Exercise prompt
Rewrite every line of the rows in the stretch from the line containing "pose: elev=32.3 azim=41.6 roll=49.6 dist=1.30" through the end of the rows, adding 32 to each coordinate given for the dot's position in the second view and keeping all other lines unchanged. Leave the pictures out.

Dataset records
════════════════════

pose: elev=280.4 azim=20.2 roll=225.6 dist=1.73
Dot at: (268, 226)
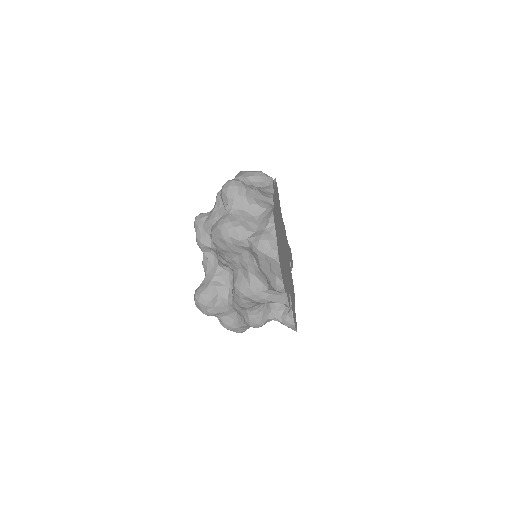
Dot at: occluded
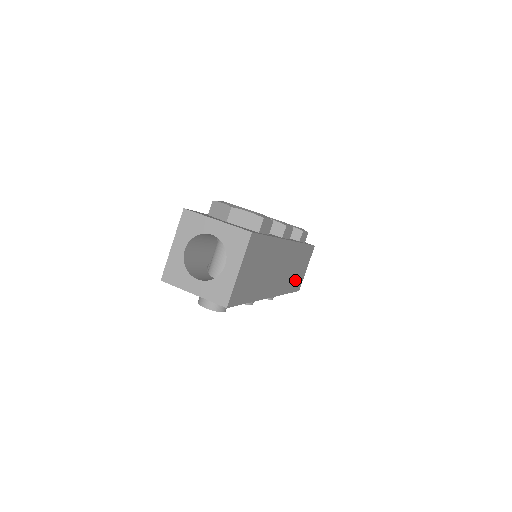
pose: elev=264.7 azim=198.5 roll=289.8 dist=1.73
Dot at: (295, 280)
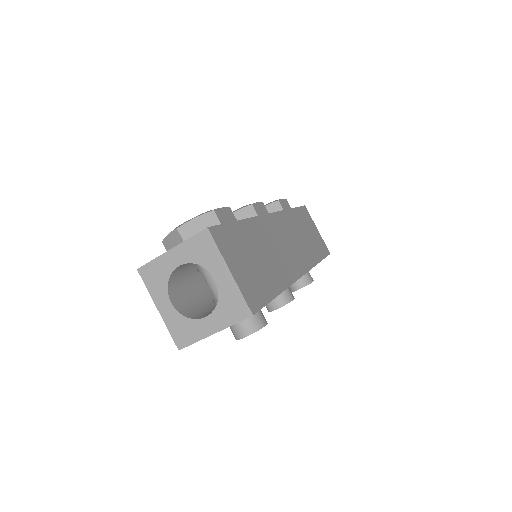
Dot at: (315, 247)
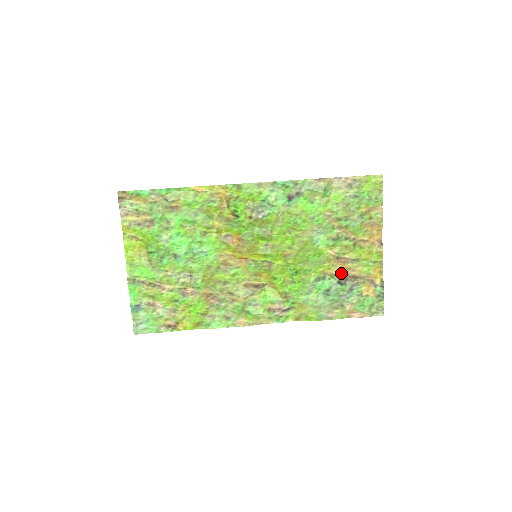
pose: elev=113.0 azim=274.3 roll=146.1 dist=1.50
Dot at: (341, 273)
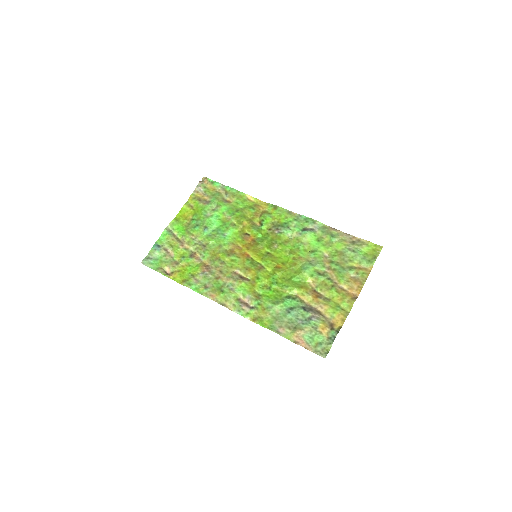
Dot at: (310, 304)
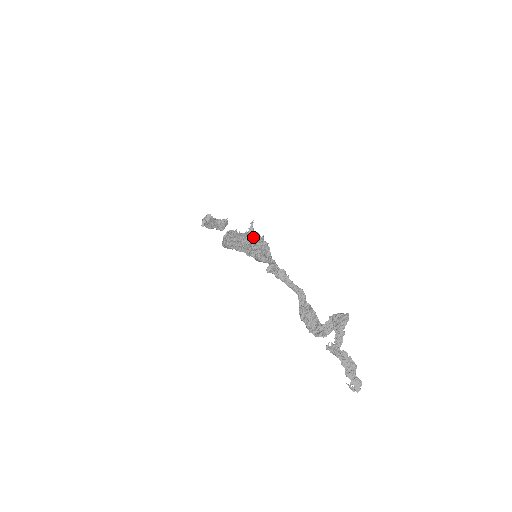
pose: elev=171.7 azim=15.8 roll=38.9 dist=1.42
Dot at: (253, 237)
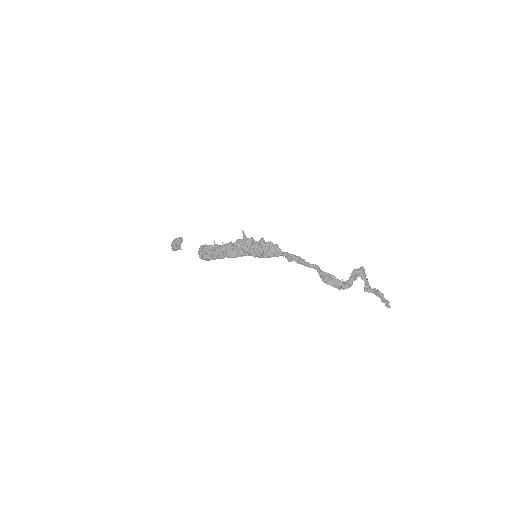
Dot at: (255, 242)
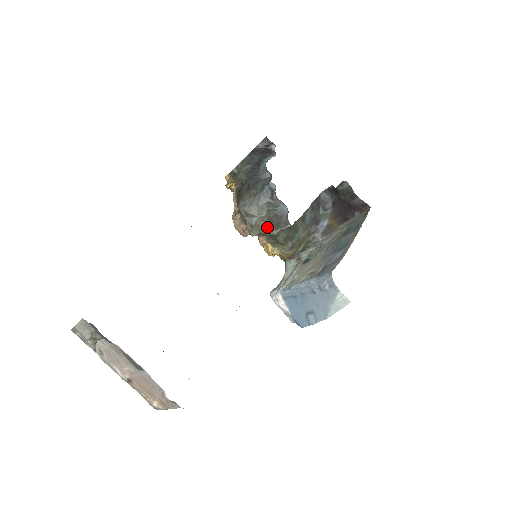
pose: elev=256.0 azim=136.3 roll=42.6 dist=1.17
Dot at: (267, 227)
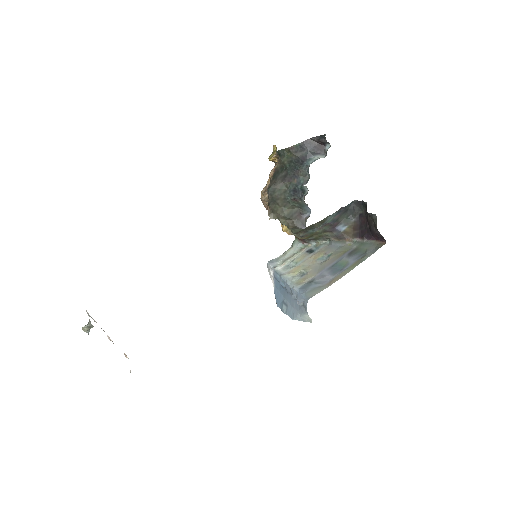
Dot at: (285, 219)
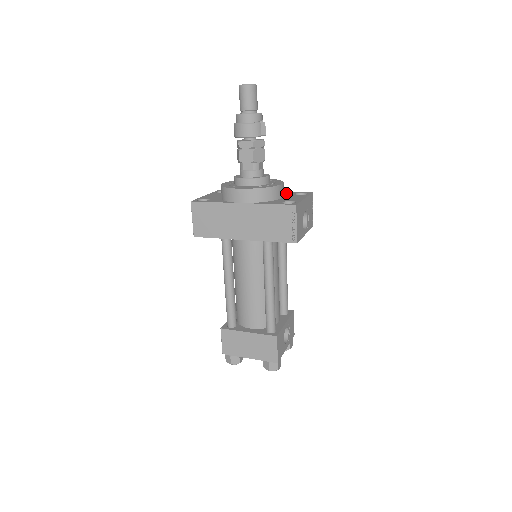
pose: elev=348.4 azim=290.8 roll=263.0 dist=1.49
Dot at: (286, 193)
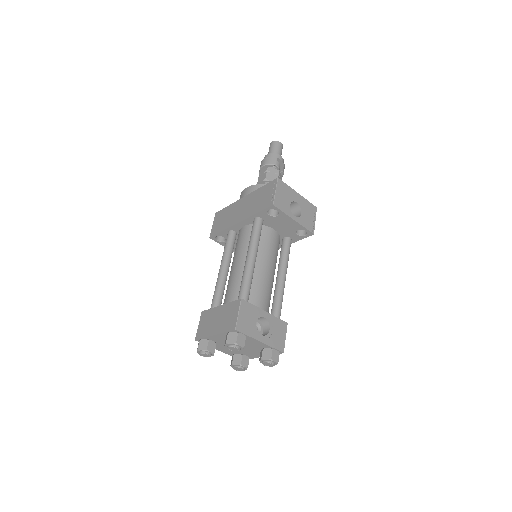
Dot at: occluded
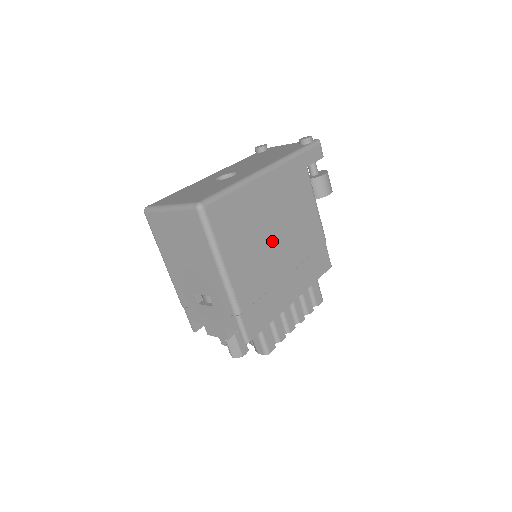
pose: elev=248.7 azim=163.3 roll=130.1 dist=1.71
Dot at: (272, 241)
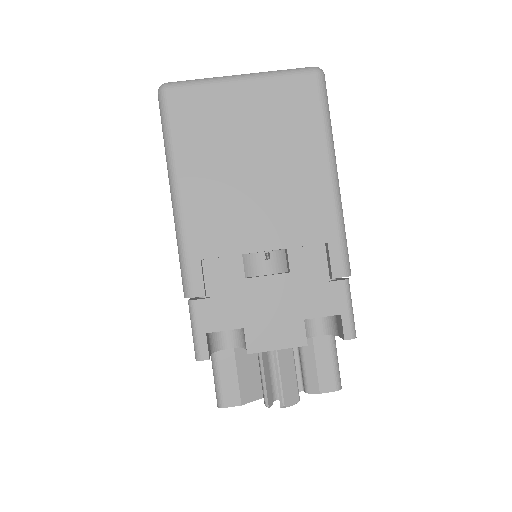
Dot at: occluded
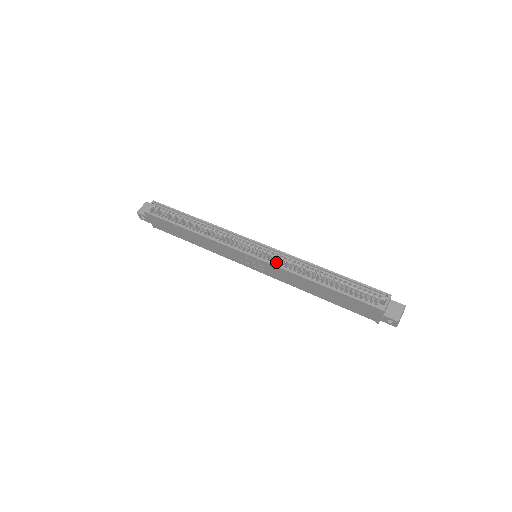
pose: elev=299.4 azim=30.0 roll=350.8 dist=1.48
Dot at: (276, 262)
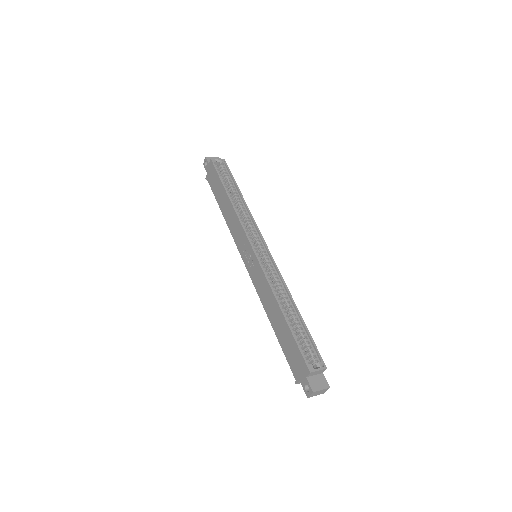
Dot at: (266, 270)
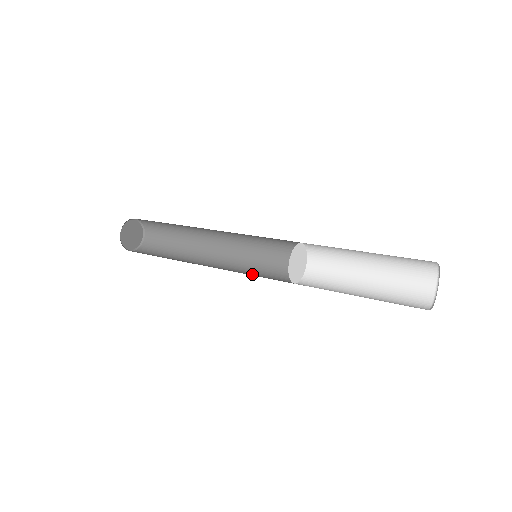
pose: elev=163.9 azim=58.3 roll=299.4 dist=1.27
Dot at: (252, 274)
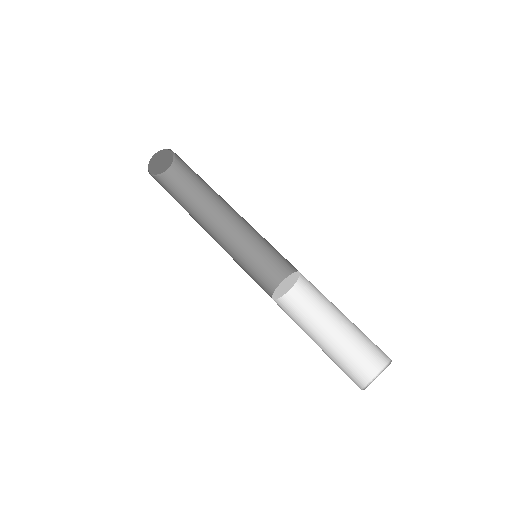
Dot at: (257, 260)
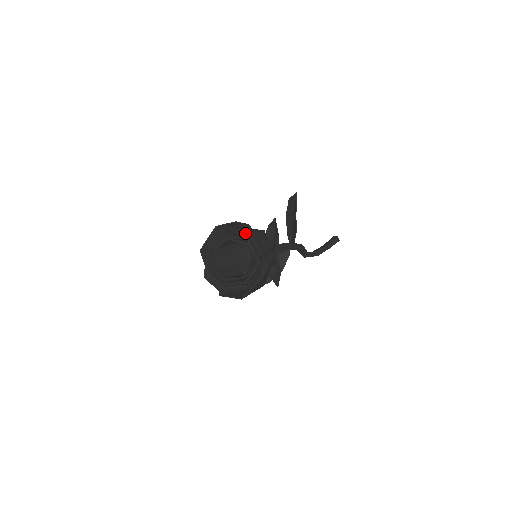
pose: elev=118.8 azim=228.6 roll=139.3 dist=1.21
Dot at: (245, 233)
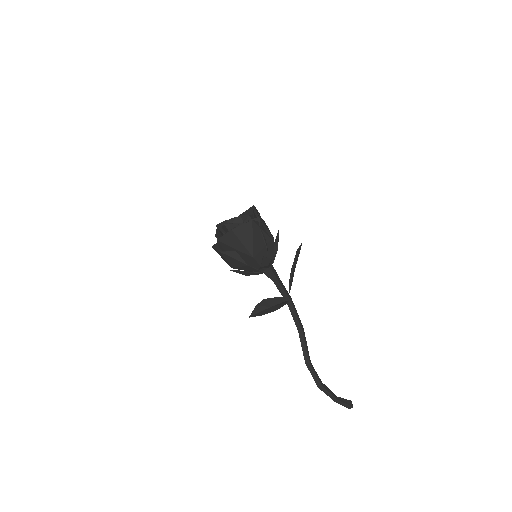
Dot at: occluded
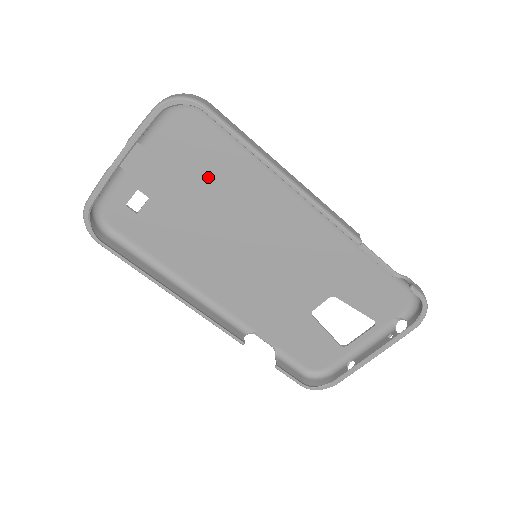
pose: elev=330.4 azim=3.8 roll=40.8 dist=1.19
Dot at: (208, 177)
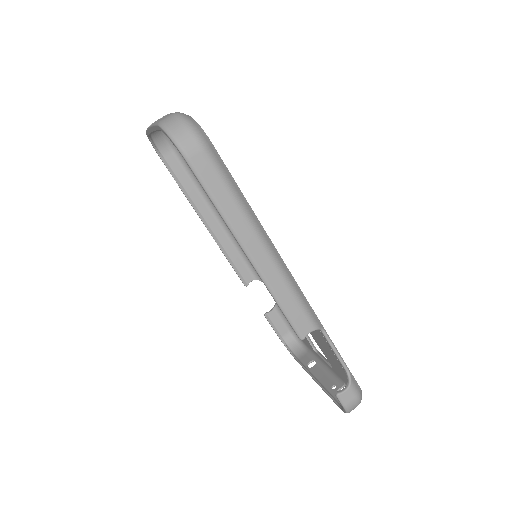
Dot at: occluded
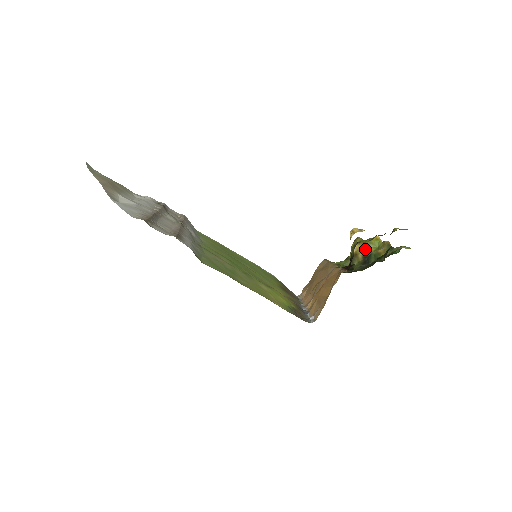
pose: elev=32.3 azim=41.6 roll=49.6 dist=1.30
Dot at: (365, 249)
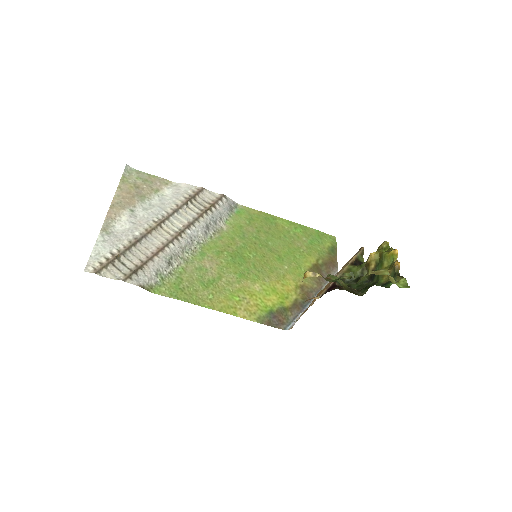
Dot at: (380, 261)
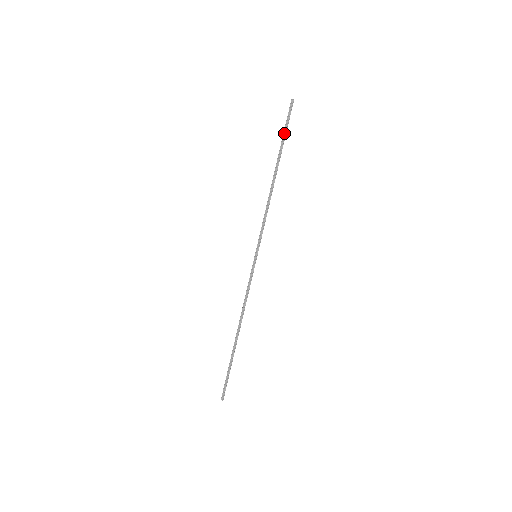
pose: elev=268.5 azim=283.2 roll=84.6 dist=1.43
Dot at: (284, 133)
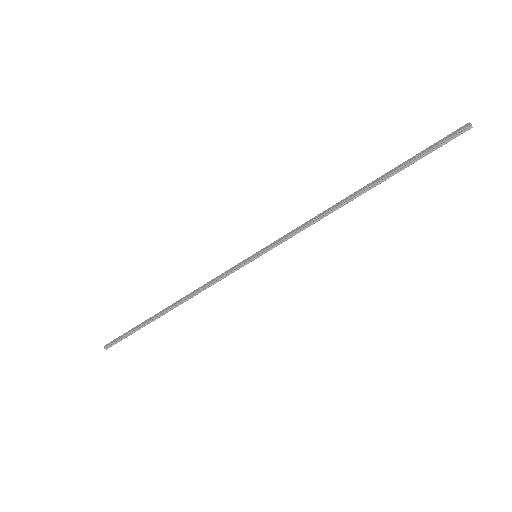
Dot at: (419, 156)
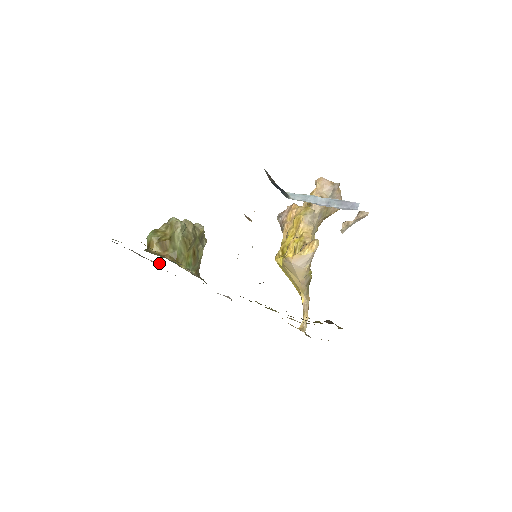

════════════════════

Answer to this task
pose: elev=32.3 azim=41.6 roll=49.6 dist=1.30
Dot at: (365, 249)
Dot at: (412, 293)
pose: elev=268.5 azim=283.2 roll=84.6 dist=1.43
Dot at: (284, 133)
Dot at: (451, 188)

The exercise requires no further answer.